Task: The answer must be every line of the records in which the string "nodes" appears.

━━ Entries supplied ━━

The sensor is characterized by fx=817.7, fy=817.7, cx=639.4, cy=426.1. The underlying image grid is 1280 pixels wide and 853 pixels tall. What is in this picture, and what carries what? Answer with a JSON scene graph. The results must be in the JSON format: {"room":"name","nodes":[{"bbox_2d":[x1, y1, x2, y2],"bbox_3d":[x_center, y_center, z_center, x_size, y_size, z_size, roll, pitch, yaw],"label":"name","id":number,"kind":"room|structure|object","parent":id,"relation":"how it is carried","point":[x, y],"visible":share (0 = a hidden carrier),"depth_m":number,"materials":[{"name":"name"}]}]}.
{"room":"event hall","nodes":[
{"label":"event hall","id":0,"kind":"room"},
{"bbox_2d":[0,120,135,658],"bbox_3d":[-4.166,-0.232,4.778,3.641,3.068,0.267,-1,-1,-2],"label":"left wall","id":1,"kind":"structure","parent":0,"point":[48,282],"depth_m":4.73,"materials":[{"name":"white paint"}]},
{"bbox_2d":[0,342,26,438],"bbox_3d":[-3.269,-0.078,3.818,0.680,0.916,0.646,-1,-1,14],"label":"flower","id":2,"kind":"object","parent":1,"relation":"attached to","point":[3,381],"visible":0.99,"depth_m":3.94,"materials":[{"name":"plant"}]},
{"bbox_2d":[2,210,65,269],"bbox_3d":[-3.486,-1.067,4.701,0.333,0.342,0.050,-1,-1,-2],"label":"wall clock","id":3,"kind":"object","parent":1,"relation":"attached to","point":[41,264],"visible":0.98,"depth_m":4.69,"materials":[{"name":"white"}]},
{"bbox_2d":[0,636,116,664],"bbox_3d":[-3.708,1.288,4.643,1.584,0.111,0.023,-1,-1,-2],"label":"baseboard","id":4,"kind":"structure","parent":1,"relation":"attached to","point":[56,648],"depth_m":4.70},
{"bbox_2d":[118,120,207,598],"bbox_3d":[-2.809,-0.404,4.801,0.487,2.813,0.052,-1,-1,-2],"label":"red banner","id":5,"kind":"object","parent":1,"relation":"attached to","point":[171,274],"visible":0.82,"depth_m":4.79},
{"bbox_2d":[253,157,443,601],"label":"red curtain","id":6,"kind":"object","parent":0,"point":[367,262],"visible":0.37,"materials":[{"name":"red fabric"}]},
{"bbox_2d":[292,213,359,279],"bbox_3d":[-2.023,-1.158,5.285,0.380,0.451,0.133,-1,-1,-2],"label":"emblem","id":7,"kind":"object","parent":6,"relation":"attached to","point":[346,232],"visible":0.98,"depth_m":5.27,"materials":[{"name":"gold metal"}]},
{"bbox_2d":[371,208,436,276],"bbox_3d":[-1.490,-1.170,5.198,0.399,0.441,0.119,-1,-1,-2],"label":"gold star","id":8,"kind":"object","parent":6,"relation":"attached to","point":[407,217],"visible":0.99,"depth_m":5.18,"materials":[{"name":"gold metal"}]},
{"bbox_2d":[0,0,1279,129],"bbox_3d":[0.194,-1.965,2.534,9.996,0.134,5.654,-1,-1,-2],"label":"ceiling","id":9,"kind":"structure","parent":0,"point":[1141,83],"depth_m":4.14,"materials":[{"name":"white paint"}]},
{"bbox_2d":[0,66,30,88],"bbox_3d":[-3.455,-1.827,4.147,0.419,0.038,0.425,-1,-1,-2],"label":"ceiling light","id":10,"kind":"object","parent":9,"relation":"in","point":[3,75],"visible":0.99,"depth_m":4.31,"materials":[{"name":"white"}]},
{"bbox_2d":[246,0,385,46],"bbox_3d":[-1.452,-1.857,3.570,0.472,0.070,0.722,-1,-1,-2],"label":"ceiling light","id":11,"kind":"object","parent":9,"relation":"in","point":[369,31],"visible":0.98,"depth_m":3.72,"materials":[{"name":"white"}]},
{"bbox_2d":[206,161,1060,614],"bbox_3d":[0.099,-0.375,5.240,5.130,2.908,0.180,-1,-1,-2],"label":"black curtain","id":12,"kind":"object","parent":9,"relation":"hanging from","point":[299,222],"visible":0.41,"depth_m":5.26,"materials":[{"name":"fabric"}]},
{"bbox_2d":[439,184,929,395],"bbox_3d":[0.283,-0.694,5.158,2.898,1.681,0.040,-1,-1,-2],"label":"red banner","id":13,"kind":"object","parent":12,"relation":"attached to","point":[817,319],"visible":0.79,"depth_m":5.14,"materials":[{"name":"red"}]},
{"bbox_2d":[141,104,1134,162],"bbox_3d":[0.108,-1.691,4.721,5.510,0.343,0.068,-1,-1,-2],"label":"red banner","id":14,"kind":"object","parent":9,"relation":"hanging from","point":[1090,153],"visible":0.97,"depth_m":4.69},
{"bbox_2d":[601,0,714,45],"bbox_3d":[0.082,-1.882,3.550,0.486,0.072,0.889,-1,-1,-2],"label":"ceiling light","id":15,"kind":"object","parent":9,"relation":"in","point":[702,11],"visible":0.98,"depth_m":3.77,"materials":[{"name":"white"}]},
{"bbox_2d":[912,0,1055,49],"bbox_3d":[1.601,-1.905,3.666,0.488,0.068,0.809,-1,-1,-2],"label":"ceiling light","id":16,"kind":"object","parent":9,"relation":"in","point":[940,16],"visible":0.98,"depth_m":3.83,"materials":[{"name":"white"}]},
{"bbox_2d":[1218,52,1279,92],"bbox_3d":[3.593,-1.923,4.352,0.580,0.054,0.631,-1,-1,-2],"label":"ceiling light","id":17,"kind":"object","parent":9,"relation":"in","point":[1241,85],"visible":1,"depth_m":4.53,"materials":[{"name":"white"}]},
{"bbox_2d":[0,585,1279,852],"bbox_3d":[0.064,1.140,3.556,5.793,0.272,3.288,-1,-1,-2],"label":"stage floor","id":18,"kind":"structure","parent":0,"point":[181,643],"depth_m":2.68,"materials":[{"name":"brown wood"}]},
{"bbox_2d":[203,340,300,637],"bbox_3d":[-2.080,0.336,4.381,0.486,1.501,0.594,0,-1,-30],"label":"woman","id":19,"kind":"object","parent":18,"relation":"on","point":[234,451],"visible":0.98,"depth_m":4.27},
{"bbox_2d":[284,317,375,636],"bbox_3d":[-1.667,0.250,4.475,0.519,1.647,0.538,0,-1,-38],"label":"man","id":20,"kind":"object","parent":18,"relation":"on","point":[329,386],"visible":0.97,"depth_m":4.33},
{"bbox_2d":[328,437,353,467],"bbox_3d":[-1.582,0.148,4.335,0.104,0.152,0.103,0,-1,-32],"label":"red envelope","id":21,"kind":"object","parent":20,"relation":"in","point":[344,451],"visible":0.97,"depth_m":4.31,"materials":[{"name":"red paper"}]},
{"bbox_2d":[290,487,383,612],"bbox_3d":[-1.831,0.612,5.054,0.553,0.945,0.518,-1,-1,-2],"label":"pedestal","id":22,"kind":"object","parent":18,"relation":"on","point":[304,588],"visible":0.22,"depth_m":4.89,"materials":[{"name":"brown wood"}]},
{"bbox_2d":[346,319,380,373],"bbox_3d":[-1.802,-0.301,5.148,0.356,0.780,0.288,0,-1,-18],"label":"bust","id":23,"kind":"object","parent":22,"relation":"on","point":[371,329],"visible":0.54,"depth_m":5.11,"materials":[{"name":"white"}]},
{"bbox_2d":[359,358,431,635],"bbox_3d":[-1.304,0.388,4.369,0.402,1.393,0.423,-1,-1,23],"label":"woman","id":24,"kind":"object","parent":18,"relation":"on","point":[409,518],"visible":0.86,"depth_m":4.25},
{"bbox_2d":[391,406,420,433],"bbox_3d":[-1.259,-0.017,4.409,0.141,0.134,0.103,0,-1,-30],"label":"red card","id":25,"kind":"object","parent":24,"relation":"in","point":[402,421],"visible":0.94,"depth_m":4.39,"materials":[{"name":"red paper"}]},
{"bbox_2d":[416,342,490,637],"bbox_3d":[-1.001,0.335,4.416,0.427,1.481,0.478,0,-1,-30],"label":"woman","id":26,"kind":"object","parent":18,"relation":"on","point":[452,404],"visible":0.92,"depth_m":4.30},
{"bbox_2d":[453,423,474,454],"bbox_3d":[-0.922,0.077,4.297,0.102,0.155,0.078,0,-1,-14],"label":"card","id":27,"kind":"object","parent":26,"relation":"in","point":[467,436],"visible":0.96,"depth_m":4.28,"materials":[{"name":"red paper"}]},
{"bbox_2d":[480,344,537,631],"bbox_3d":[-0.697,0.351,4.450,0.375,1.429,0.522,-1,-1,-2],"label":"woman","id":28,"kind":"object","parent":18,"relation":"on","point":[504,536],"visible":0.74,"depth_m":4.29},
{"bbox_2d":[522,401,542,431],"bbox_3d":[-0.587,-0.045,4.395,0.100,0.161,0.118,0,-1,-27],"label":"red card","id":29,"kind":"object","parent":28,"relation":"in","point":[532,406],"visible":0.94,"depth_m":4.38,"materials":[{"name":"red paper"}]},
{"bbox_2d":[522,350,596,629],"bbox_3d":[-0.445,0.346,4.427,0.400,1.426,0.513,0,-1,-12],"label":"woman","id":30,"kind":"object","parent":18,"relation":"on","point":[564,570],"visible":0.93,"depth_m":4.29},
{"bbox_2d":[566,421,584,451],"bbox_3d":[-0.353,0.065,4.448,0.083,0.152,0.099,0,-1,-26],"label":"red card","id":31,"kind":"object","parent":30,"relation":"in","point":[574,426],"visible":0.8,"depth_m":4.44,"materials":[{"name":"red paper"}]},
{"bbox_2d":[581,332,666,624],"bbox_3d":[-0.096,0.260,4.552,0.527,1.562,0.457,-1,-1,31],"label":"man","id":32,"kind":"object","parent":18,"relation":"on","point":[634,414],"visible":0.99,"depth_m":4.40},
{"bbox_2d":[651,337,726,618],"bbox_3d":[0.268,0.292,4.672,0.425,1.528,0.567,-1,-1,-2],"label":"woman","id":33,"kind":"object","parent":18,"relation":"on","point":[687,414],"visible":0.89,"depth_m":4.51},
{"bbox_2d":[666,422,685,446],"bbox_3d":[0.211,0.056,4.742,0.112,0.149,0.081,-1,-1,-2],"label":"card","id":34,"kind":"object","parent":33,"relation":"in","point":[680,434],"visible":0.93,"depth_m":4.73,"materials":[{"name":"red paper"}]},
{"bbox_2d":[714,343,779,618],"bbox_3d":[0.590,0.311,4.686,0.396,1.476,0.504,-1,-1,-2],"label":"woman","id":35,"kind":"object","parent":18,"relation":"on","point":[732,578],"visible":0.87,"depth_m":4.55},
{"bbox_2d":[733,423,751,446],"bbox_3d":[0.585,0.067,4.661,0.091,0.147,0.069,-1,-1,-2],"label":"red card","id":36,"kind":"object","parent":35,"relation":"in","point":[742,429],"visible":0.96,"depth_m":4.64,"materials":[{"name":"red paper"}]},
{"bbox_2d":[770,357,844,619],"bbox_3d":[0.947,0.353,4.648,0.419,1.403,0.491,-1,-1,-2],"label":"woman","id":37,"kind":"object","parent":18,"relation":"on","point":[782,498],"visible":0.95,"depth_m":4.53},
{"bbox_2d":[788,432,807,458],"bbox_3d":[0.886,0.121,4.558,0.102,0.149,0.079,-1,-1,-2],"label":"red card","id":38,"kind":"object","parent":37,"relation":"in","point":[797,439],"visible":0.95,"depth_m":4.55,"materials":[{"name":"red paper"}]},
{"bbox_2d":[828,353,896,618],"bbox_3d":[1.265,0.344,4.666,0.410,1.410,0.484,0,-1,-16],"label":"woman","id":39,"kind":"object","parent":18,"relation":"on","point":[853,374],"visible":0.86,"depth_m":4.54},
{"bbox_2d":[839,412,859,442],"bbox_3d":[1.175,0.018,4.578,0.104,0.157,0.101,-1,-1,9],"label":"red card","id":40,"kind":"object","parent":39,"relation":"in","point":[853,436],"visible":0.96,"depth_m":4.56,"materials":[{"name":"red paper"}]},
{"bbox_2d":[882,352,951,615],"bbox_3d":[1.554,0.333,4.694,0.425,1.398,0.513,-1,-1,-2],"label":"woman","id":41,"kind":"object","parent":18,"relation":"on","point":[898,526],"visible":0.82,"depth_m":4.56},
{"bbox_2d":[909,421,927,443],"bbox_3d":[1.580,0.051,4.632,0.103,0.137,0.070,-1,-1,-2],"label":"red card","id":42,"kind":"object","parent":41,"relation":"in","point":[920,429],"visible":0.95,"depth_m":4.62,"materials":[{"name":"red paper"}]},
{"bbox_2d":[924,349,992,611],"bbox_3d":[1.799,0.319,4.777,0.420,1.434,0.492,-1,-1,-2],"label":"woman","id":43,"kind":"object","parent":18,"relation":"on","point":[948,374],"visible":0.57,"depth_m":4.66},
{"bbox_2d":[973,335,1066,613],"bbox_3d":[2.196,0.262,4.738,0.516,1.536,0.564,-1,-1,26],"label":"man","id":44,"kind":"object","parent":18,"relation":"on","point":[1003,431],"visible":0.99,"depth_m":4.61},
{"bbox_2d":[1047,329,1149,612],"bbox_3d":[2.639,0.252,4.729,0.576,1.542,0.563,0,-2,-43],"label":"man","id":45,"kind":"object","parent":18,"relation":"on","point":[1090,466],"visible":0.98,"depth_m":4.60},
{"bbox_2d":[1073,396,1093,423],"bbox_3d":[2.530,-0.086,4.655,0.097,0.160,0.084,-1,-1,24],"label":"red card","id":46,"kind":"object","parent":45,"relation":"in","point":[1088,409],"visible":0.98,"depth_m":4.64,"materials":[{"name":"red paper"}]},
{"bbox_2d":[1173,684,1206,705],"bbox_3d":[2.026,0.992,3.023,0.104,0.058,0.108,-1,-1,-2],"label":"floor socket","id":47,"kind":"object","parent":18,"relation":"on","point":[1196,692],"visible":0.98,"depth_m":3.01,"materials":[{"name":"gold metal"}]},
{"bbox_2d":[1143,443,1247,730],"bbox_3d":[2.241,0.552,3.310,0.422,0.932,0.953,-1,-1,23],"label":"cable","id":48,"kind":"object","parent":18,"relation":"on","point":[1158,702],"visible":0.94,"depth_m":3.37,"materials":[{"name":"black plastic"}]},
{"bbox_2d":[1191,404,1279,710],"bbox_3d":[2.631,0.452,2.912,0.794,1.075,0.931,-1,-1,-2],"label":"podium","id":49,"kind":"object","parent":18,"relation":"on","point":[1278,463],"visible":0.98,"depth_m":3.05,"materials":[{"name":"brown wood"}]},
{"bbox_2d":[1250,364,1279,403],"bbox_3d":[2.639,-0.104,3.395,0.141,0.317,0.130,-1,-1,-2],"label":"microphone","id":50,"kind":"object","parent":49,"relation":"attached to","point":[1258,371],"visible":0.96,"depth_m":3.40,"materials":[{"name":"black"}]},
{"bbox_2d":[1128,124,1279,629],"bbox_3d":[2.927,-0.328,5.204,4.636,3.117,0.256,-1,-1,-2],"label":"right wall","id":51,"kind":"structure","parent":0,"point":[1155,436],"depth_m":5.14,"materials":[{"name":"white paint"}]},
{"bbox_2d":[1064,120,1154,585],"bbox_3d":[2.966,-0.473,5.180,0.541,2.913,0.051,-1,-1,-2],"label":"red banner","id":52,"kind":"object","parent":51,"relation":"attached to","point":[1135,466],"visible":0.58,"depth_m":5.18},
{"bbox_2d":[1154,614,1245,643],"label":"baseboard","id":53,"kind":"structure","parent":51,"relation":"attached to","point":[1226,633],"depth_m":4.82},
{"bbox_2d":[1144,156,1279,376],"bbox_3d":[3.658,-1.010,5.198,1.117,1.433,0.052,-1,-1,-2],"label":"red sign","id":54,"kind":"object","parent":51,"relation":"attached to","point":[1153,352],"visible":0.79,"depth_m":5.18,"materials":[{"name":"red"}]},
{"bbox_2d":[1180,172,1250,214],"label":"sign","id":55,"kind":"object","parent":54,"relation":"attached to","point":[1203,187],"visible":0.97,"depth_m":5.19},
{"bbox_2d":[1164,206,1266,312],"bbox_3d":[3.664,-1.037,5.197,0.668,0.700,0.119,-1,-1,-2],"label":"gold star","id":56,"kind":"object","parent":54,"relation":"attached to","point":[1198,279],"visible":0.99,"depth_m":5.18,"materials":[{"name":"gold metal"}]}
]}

━━━

Result below:
The sensor is characterized by fx=817.7, fy=817.7, cx=639.4, cy=426.1. The underlying image grid is 1280 pixels wide and 853 pixels tall. What is in this picture, and what carries what? Answer with a JSON scene graph. The results must be in the JSON format: {"room":"name","nodes":[{"bbox_2d":[x1, y1, x2, y2],"bbox_3d":[x_center, y_center, z_center, x_size, y_size, z_size, roll, pitch, yaw],"label":"name","id":number,"kind":"room|structure|object","parent":id,"relation":"how it is carried","point":[x, y],"visible":share (0 = a hidden carrier),"depth_m":number,"materials":[{"name":"name"}]}]}.
{"room":"event hall","nodes":[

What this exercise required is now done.